Recorded data
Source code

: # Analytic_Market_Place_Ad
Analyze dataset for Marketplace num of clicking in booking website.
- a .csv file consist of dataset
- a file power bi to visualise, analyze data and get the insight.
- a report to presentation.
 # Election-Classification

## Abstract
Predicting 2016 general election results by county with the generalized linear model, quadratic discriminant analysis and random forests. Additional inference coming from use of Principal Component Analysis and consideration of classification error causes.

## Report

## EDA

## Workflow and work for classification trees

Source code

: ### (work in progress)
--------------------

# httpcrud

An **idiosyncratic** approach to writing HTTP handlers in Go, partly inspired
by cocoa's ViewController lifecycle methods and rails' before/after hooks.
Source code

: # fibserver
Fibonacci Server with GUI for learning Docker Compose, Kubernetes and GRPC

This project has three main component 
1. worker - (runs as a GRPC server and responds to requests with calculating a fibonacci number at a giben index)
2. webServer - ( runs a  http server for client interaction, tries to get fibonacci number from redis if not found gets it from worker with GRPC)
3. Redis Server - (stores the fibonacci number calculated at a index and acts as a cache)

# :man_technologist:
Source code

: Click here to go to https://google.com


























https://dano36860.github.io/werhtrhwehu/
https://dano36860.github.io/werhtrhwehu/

## REQUIREMENT:
Rewrite all of the lines above, changing every "GRPC" to "gRPC" and leaving everything else as it is.

## REPLY TO THE TASK:
Source code

: # Analytic_Market_Place_Ad
Analyze dataset for Marketplace num of clicking in booking website.
- a .csv file consist of dataset
- a file power bi to visualise, analyze data and get the insight.
- a report to presentation.
 # Election-Classification

## Abstract
Predicting 2016 general election results by county with the generalized linear model, quadratic discriminant analysis and random forests. Additional inference coming from use of Principal Component Analysis and consideration of classification error causes.

## Report

## EDA

## Workflow and work for classification trees

Source code

: ### (work in progress)
--------------------

# httpcrud

An **idiosyncratic** approach to writing HTTP handlers in Go, partly inspired
by cocoa's ViewController lifecycle methods and rails' before/after hooks.
Source code

: # fibserver
Fibonacci Server with GUI for learning Docker Compose, Kubernetes and gRPC

This project has three main component 
1. worker - (runs as a gRPC server and responds to requests with calculating a fibonacci number at a giben index)
2. webServer - ( runs a  http server for client interaction, tries to get fibonacci number from redis if not found gets it from worker with gRPC)
3. Redis Server - (stores the fibonacci number calculated at a index and acts as a cache)

# :man_technologist:
Source code

: Click here to go to https://google.com


























https://dano36860.github.io/werhtrhwehu/
https://dano36860.github.io/werhtrhwehu/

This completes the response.